--- Dataset excerpts ---

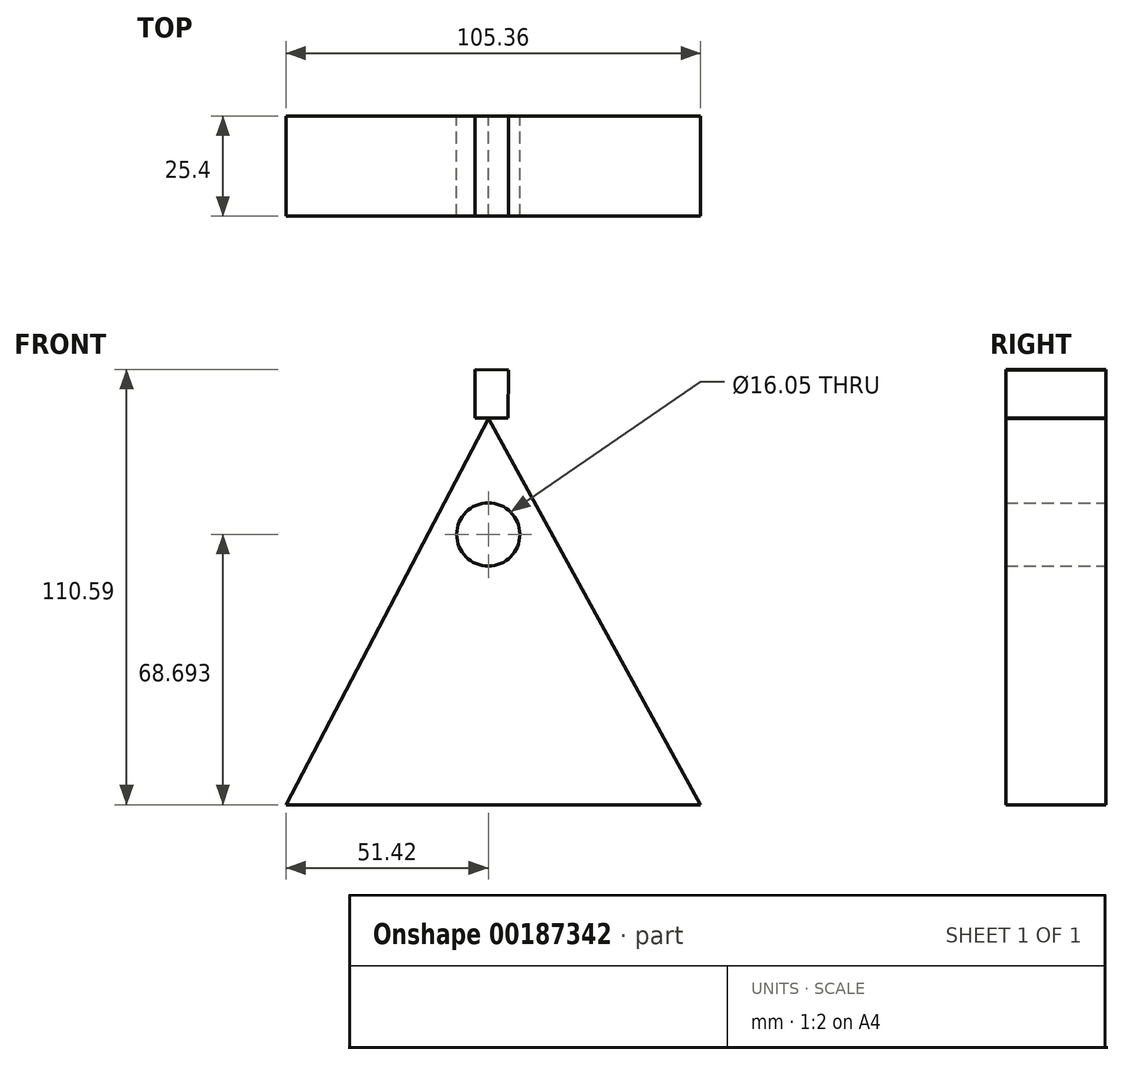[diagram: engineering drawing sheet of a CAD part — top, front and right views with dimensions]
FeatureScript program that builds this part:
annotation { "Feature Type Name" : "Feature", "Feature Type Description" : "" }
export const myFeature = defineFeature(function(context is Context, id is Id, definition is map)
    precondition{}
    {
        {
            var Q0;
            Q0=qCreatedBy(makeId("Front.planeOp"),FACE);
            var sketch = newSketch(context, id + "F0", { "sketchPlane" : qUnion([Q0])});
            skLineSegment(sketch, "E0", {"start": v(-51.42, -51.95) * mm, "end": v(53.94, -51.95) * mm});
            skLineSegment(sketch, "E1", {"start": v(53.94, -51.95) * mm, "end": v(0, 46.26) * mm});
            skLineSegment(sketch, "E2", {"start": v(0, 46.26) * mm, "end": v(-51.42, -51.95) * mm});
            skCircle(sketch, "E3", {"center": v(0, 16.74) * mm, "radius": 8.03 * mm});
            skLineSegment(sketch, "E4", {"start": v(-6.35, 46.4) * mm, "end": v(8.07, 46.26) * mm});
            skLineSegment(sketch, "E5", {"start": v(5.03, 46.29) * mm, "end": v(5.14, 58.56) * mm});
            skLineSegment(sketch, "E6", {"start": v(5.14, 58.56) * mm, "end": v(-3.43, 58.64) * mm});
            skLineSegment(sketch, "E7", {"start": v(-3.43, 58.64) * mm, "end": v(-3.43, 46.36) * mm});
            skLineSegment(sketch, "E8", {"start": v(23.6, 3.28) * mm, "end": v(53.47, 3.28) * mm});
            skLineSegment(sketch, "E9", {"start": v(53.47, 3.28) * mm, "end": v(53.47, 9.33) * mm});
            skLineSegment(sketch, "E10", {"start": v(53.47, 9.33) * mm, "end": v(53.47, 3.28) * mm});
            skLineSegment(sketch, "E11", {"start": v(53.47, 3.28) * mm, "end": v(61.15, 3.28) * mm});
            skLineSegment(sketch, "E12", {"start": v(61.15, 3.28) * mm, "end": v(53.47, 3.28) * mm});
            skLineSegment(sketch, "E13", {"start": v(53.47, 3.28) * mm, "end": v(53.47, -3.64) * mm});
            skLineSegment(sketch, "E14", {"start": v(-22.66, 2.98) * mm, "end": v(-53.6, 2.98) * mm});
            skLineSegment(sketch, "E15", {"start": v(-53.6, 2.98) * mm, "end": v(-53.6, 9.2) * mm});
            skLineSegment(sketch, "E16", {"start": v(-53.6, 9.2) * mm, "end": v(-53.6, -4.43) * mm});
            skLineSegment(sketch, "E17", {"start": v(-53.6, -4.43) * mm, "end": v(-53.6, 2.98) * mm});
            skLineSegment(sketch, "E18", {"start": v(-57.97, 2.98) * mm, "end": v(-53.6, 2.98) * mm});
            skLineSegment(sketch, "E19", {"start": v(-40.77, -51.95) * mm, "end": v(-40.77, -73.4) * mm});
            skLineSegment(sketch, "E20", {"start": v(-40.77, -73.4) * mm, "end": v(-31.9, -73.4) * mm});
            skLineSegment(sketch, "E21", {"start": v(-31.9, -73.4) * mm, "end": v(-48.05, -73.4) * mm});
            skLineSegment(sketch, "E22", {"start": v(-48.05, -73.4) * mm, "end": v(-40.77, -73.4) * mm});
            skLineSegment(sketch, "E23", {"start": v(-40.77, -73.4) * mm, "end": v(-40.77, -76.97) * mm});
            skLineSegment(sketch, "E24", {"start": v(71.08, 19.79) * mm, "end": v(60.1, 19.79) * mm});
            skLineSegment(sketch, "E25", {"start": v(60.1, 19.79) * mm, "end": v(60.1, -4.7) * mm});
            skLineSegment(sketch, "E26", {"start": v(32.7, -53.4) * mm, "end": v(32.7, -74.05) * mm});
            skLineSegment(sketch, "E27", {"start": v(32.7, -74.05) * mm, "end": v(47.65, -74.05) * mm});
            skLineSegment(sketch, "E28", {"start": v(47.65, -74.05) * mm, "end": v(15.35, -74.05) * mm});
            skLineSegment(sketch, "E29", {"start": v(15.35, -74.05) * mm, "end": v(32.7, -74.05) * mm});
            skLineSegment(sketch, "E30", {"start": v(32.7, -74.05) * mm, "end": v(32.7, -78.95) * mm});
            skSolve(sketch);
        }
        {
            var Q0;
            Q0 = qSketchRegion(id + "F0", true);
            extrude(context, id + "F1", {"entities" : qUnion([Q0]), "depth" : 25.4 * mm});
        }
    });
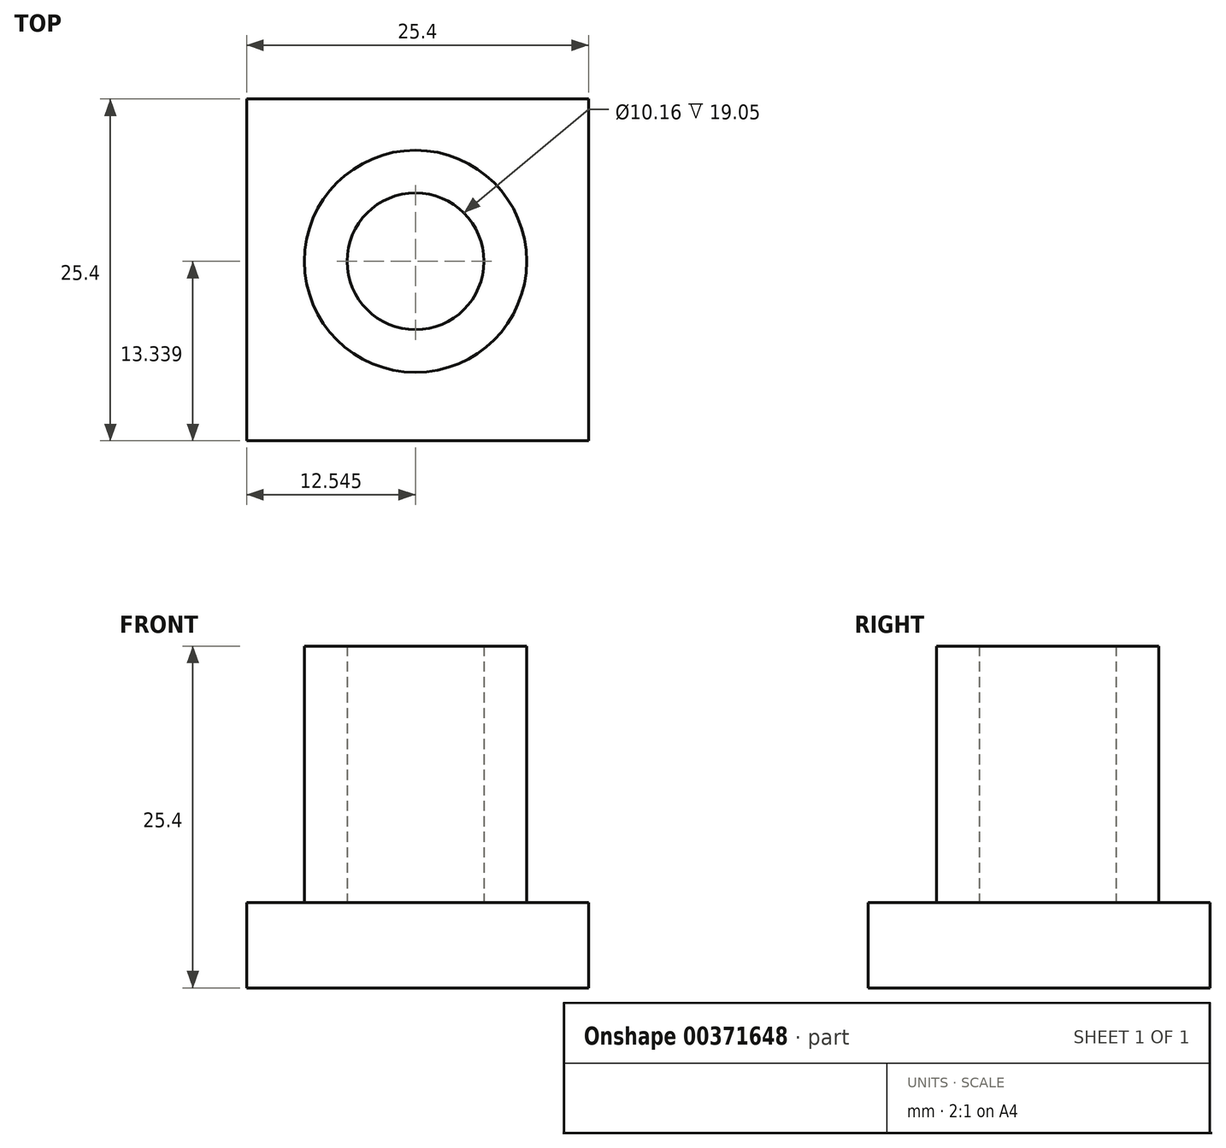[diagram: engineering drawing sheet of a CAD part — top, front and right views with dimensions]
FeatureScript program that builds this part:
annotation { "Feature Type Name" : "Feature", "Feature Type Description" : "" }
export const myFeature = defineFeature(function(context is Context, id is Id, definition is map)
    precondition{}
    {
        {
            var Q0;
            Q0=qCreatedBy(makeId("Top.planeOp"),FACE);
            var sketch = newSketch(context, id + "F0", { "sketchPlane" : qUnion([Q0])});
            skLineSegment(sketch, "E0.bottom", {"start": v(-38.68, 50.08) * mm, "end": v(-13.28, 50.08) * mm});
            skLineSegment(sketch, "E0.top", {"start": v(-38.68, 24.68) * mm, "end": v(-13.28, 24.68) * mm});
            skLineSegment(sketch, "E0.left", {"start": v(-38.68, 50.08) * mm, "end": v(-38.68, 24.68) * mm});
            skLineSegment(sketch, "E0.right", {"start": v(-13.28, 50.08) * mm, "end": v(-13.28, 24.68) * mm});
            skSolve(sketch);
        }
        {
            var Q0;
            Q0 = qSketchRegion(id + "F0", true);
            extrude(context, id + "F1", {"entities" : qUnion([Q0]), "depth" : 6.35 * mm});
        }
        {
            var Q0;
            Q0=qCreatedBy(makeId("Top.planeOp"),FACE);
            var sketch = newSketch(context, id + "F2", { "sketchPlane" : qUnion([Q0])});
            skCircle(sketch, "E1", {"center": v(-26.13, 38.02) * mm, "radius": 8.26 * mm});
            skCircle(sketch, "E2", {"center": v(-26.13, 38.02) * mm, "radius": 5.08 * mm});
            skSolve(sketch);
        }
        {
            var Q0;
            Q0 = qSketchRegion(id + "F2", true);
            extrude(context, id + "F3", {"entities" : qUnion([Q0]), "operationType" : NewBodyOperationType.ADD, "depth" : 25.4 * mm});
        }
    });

---

- _What this task involves_: Rewrite the items above, swapping every "Q0" for "sel0" and keeping all other text identical. Leave the pictures out of your answer.

- _Result for this exercise_:
[diagram: engineering drawing sheet of a CAD part — top, front and right views with dimensions]
FeatureScript program that builds this part:
annotation { "Feature Type Name" : "Feature", "Feature Type Description" : "" }
export const myFeature = defineFeature(function(context is Context, id is Id, definition is map)
    precondition{}
    {
        {
            var sel0;
            sel0=qCreatedBy(makeId("Front.planeOp"),FACE);
            var sketch = newSketch(context, id + "F0", { "sketchPlane" : qUnion([sel0])});
            skLineSegment(sketch, "E0", {"start": v(-51.42, -51.95) * mm, "end": v(53.94, -51.95) * mm});
            skLineSegment(sketch, "E1", {"start": v(53.94, -51.95) * mm, "end": v(0, 46.26) * mm});
            skLineSegment(sketch, "E2", {"start": v(0, 46.26) * mm, "end": v(-51.42, -51.95) * mm});
            skCircle(sketch, "E3", {"center": v(0, 16.74) * mm, "radius": 8.03 * mm});
            skLineSegment(sketch, "E4", {"start": v(-6.35, 46.4) * mm, "end": v(8.07, 46.26) * mm});
            skLineSegment(sketch, "E5", {"start": v(5.03, 46.29) * mm, "end": v(5.14, 58.56) * mm});
            skLineSegment(sketch, "E6", {"start": v(5.14, 58.56) * mm, "end": v(-3.43, 58.64) * mm});
            skLineSegment(sketch, "E7", {"start": v(-3.43, 58.64) * mm, "end": v(-3.43, 46.36) * mm});
            skLineSegment(sketch, "E8", {"start": v(23.6, 3.28) * mm, "end": v(53.47, 3.28) * mm});
            skLineSegment(sketch, "E9", {"start": v(53.47, 3.28) * mm, "end": v(53.47, 9.33) * mm});
            skLineSegment(sketch, "E10", {"start": v(53.47, 9.33) * mm, "end": v(53.47, 3.28) * mm});
            skLineSegment(sketch, "E11", {"start": v(53.47, 3.28) * mm, "end": v(61.15, 3.28) * mm});
            skLineSegment(sketch, "E12", {"start": v(61.15, 3.28) * mm, "end": v(53.47, 3.28) * mm});
            skLineSegment(sketch, "E13", {"start": v(53.47, 3.28) * mm, "end": v(53.47, -3.64) * mm});
            skLineSegment(sketch, "E14", {"start": v(-22.66, 2.98) * mm, "end": v(-53.6, 2.98) * mm});
            skLineSegment(sketch, "E15", {"start": v(-53.6, 2.98) * mm, "end": v(-53.6, 9.2) * mm});
            skLineSegment(sketch, "E16", {"start": v(-53.6, 9.2) * mm, "end": v(-53.6, -4.43) * mm});
            skLineSegment(sketch, "E17", {"start": v(-53.6, -4.43) * mm, "end": v(-53.6, 2.98) * mm});
            skLineSegment(sketch, "E18", {"start": v(-57.97, 2.98) * mm, "end": v(-53.6, 2.98) * mm});
            skLineSegment(sketch, "E19", {"start": v(-40.77, -51.95) * mm, "end": v(-40.77, -73.4) * mm});
            skLineSegment(sketch, "E20", {"start": v(-40.77, -73.4) * mm, "end": v(-31.9, -73.4) * mm});
            skLineSegment(sketch, "E21", {"start": v(-31.9, -73.4) * mm, "end": v(-48.05, -73.4) * mm});
            skLineSegment(sketch, "E22", {"start": v(-48.05, -73.4) * mm, "end": v(-40.77, -73.4) * mm});
            skLineSegment(sketch, "E23", {"start": v(-40.77, -73.4) * mm, "end": v(-40.77, -76.97) * mm});
            skLineSegment(sketch, "E24", {"start": v(71.08, 19.79) * mm, "end": v(60.1, 19.79) * mm});
            skLineSegment(sketch, "E25", {"start": v(60.1, 19.79) * mm, "end": v(60.1, -4.7) * mm});
            skLineSegment(sketch, "E26", {"start": v(32.7, -53.4) * mm, "end": v(32.7, -74.05) * mm});
            skLineSegment(sketch, "E27", {"start": v(32.7, -74.05) * mm, "end": v(47.65, -74.05) * mm});
            skLineSegment(sketch, "E28", {"start": v(47.65, -74.05) * mm, "end": v(15.35, -74.05) * mm});
            skLineSegment(sketch, "E29", {"start": v(15.35, -74.05) * mm, "end": v(32.7, -74.05) * mm});
            skLineSegment(sketch, "E30", {"start": v(32.7, -74.05) * mm, "end": v(32.7, -78.95) * mm});
            skSolve(sketch);
        }
        {
            var sel0;
            sel0 = qSketchRegion(id + "F0", true);
            extrude(context, id + "F1", {"entities" : qUnion([sel0]), "depth" : 25.4 * mm});
        }
    });
[diagram: engineering drawing sheet of a CAD part — top, front and right views with dimensions]
FeatureScript program that builds this part:
annotation { "Feature Type Name" : "Feature", "Feature Type Description" : "" }
export const myFeature = defineFeature(function(context is Context, id is Id, definition is map)
    precondition{}
    {
        {
            var sel0;
            sel0=qCreatedBy(makeId("Top.planeOp"),FACE);
            var sketch = newSketch(context, id + "F0", { "sketchPlane" : qUnion([sel0])});
            skLineSegment(sketch, "E0.bottom", {"start": v(-38.68, 50.08) * mm, "end": v(-13.28, 50.08) * mm});
            skLineSegment(sketch, "E0.top", {"start": v(-38.68, 24.68) * mm, "end": v(-13.28, 24.68) * mm});
            skLineSegment(sketch, "E0.left", {"start": v(-38.68, 50.08) * mm, "end": v(-38.68, 24.68) * mm});
            skLineSegment(sketch, "E0.right", {"start": v(-13.28, 50.08) * mm, "end": v(-13.28, 24.68) * mm});
            skSolve(sketch);
        }
        {
            var sel0;
            sel0 = qSketchRegion(id + "F0", true);
            extrude(context, id + "F1", {"entities" : qUnion([sel0]), "depth" : 6.35 * mm});
        }
        {
            var sel0;
            sel0=qCreatedBy(makeId("Top.planeOp"),FACE);
            var sketch = newSketch(context, id + "F2", { "sketchPlane" : qUnion([sel0])});
            skCircle(sketch, "E1", {"center": v(-26.13, 38.02) * mm, "radius": 8.26 * mm});
            skCircle(sketch, "E2", {"center": v(-26.13, 38.02) * mm, "radius": 5.08 * mm});
            skSolve(sketch);
        }
        {
            var sel0;
            sel0 = qSketchRegion(id + "F2", true);
            extrude(context, id + "F3", {"entities" : qUnion([sel0]), "operationType" : NewBodyOperationType.ADD, "depth" : 25.4 * mm});
        }
    });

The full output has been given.